Feasibility of the simultaneous determination of polycyclic aromatic hydrocarbons based on two-dimensional fluorescence correlation spectroscopy

Abstract A new approach for quantitative determination of polycyclic aromatic hydrocarbons (PAHs) in environment was proposed based on two-dimensional (2D) fluorescence correlation spectroscopy in conjunction with multivariate method. 40 mixture solutions of anthracene and pyrene were prepared in the laboratory. Excitation-emission matrix (EEM) fluorescence spectra of all samples were collected. And 2D fluorescence correlation spectra were calculated under the excitation perturbation. The N-way partial least squares (N-PLS) models were developed based on 2D fluorescence correlation spectra, showing a root mean square error of calibration (RMSEC) of 3.50 μg L − 1 and root mean square error of prediction (RMSEP) of 4.42 μg L − 1 for anthracene and of 3.61 μg L − 1 and 4.29 μg L − 1 for pyrene, respectively.

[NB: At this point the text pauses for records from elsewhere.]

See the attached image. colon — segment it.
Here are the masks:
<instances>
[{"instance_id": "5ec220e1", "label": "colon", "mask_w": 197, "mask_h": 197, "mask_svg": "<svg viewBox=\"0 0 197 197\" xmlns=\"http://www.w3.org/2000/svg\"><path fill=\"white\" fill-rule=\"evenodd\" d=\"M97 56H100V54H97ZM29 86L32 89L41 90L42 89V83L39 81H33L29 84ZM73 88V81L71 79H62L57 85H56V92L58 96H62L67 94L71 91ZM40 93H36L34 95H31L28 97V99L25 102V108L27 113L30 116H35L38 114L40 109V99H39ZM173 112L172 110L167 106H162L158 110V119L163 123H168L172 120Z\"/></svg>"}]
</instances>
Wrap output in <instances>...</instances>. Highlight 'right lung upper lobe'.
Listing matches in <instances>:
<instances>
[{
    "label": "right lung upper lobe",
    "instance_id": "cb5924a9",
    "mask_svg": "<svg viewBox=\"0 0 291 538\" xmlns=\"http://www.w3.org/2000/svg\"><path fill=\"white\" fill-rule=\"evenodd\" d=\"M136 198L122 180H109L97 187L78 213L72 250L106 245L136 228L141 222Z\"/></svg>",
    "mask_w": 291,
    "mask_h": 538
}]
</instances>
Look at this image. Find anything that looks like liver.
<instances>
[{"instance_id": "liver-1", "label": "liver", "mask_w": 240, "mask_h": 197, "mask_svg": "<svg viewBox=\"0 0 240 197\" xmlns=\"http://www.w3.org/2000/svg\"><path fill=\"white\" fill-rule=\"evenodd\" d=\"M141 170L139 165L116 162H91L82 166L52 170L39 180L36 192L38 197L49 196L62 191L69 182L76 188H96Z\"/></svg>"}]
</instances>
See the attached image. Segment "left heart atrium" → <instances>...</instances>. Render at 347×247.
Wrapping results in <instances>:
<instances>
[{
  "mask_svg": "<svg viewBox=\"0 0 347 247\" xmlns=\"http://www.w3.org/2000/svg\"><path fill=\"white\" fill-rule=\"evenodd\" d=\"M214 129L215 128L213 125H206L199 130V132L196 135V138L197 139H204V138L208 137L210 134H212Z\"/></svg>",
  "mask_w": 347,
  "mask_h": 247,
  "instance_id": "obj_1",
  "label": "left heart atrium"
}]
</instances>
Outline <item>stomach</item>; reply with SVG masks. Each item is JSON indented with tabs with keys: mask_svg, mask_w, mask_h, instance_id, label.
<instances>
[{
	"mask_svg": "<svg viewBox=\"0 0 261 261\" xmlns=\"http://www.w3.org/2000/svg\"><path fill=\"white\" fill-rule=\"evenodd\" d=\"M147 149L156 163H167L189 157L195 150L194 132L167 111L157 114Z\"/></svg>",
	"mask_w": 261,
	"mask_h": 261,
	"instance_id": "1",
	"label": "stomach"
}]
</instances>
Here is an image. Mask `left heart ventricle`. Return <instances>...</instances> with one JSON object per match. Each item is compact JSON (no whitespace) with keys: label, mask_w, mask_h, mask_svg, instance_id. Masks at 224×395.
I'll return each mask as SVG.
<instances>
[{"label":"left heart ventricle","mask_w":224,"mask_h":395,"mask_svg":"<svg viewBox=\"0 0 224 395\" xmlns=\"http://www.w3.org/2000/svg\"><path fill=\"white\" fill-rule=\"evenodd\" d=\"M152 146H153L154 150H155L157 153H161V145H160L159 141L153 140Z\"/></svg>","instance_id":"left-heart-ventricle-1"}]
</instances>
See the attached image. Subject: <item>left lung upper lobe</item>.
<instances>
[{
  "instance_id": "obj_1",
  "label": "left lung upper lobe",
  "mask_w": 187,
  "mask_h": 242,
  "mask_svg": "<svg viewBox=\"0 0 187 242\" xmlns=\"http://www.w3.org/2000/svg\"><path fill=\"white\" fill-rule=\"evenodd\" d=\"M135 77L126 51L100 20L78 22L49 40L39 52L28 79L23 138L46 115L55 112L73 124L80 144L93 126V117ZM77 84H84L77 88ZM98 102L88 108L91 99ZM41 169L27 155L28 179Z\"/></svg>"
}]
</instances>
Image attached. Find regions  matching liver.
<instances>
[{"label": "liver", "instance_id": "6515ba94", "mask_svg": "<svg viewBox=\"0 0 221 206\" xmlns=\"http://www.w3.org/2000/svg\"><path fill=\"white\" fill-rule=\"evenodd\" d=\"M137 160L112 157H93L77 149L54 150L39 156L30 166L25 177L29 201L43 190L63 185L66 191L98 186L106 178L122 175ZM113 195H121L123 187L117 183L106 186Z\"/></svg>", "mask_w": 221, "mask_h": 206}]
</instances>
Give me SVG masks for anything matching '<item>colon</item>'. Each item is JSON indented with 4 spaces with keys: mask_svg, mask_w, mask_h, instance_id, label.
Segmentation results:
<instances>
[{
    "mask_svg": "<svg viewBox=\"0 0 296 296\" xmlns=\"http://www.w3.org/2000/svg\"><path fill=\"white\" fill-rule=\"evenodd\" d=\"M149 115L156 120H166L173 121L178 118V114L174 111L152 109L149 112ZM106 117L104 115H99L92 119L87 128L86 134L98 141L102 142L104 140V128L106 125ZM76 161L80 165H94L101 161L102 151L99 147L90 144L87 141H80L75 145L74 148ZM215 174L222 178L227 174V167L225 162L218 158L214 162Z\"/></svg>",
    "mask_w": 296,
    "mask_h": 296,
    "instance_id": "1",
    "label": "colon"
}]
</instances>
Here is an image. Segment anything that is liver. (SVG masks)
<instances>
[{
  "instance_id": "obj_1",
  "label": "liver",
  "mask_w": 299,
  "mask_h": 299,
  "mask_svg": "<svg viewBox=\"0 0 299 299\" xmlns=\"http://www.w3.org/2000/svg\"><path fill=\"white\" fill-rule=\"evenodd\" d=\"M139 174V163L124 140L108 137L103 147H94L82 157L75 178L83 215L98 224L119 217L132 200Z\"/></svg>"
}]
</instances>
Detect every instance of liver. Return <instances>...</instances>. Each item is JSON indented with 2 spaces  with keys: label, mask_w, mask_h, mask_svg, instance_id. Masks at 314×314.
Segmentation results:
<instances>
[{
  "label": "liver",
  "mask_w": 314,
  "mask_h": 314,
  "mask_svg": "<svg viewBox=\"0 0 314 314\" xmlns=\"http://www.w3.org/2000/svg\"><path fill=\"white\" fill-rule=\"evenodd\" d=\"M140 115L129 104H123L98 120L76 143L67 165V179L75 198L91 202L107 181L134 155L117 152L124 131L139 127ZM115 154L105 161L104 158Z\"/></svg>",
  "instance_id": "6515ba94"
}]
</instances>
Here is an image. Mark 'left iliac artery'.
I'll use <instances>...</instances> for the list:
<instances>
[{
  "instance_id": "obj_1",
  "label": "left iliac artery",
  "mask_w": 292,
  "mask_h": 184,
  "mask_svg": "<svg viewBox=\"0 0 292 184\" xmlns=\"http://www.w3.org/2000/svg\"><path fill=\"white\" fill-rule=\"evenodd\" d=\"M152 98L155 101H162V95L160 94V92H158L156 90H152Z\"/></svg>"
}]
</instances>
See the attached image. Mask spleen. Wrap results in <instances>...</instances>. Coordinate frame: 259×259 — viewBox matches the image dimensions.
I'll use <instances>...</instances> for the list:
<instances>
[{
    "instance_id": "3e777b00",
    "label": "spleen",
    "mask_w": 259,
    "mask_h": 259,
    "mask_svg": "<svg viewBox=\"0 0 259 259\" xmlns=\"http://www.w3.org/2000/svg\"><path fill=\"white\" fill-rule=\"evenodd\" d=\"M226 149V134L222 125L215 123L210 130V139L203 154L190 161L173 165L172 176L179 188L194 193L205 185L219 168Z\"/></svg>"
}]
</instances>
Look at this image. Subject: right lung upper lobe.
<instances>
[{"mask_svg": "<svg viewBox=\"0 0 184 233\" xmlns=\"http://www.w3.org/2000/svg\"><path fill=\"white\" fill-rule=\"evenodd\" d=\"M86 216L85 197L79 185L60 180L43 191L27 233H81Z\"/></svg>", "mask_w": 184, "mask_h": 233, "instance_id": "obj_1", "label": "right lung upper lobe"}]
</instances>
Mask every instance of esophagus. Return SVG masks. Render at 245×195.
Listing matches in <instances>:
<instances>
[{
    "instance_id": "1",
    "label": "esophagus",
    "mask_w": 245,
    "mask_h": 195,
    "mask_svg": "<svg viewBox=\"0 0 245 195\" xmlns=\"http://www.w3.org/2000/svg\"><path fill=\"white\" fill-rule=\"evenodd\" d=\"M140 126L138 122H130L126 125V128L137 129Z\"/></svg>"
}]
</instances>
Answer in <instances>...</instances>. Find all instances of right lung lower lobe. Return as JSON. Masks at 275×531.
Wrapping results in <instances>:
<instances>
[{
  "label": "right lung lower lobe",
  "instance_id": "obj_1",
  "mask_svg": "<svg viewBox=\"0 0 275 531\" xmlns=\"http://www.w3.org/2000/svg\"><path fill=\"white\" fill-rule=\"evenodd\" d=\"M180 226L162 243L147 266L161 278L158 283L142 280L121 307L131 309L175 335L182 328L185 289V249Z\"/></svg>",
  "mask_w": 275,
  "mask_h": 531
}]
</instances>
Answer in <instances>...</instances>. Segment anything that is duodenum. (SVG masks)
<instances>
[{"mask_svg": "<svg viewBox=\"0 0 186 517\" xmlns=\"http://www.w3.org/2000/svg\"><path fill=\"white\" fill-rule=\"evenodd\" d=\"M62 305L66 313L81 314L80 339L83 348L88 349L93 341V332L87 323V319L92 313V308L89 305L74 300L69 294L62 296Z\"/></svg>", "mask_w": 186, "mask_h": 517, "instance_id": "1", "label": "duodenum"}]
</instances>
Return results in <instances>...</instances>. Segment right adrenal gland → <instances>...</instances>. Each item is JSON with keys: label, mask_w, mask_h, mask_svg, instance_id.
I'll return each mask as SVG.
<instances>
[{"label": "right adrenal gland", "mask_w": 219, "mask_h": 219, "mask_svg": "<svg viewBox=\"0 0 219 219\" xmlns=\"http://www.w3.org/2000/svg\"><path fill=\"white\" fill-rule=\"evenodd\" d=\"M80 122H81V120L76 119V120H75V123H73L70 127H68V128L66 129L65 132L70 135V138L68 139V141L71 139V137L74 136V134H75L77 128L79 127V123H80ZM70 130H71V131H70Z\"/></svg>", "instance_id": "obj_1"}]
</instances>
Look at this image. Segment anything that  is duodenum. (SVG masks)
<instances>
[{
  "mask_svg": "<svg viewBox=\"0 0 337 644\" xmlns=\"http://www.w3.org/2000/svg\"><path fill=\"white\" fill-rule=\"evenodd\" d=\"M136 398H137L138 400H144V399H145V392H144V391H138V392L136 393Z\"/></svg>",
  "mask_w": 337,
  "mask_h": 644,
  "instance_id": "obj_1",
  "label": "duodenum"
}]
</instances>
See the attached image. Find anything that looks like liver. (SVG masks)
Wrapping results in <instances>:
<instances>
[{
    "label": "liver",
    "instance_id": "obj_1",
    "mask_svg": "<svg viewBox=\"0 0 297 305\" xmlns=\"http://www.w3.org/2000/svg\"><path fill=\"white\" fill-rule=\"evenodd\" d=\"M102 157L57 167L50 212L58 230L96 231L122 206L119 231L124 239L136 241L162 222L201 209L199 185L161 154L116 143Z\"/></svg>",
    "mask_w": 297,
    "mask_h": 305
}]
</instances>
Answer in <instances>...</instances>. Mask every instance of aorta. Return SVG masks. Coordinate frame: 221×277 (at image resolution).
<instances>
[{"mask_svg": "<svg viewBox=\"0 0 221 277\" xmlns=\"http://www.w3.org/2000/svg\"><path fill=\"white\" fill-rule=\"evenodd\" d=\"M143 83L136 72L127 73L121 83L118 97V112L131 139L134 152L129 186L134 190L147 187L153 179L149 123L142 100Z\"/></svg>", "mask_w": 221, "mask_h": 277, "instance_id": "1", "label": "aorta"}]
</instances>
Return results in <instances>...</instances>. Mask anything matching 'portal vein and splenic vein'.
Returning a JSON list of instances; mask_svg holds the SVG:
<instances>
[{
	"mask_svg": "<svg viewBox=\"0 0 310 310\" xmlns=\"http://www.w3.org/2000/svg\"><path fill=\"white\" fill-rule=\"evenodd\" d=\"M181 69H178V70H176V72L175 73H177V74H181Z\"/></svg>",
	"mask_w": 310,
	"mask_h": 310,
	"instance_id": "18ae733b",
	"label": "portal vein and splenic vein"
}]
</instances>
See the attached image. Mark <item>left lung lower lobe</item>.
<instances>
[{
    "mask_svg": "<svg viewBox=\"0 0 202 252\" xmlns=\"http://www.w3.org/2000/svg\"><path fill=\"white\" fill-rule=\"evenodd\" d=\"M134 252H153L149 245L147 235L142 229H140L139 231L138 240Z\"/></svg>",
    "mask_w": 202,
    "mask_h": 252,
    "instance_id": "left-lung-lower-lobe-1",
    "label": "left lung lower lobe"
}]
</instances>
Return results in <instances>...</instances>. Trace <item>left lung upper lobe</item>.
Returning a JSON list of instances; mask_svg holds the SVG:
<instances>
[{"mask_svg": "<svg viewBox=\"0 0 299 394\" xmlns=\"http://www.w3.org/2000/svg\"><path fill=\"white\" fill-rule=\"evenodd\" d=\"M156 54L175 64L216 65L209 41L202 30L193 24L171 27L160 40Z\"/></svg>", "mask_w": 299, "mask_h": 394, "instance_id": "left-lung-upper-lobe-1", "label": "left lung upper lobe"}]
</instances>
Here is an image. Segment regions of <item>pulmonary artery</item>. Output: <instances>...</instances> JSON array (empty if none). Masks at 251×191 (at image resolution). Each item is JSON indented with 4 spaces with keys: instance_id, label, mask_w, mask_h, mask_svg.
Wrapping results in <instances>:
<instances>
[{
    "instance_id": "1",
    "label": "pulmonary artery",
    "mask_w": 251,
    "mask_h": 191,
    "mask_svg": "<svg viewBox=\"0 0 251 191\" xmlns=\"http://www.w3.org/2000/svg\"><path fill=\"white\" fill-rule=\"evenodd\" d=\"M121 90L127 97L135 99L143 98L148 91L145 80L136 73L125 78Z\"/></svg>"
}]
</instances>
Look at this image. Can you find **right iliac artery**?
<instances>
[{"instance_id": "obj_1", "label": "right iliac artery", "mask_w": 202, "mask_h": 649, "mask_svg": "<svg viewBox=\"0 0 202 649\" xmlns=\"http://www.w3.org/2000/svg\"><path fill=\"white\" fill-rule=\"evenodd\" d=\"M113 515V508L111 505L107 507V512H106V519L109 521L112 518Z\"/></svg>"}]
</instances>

Also, the N-PLS models were developed for quantitative analysis of anthracene and pyrene using EEM fluorescence spectra. The RMSEC and RMSEP were 3.97 μg L − 1 and 4.63 μg L − 1 for anthracene, 4.46 μg L − 1 and 4.52 μg L − 1 for pyrene, respectively. It was found that the N-PLS model using 2D fluorescence correlation spectra could provide better results comparing with EEM fluorescence spectra because of its low RMSEC and RMSEP. The methodology proposed has the potential to be an alternative method for detection of PAHs in environment.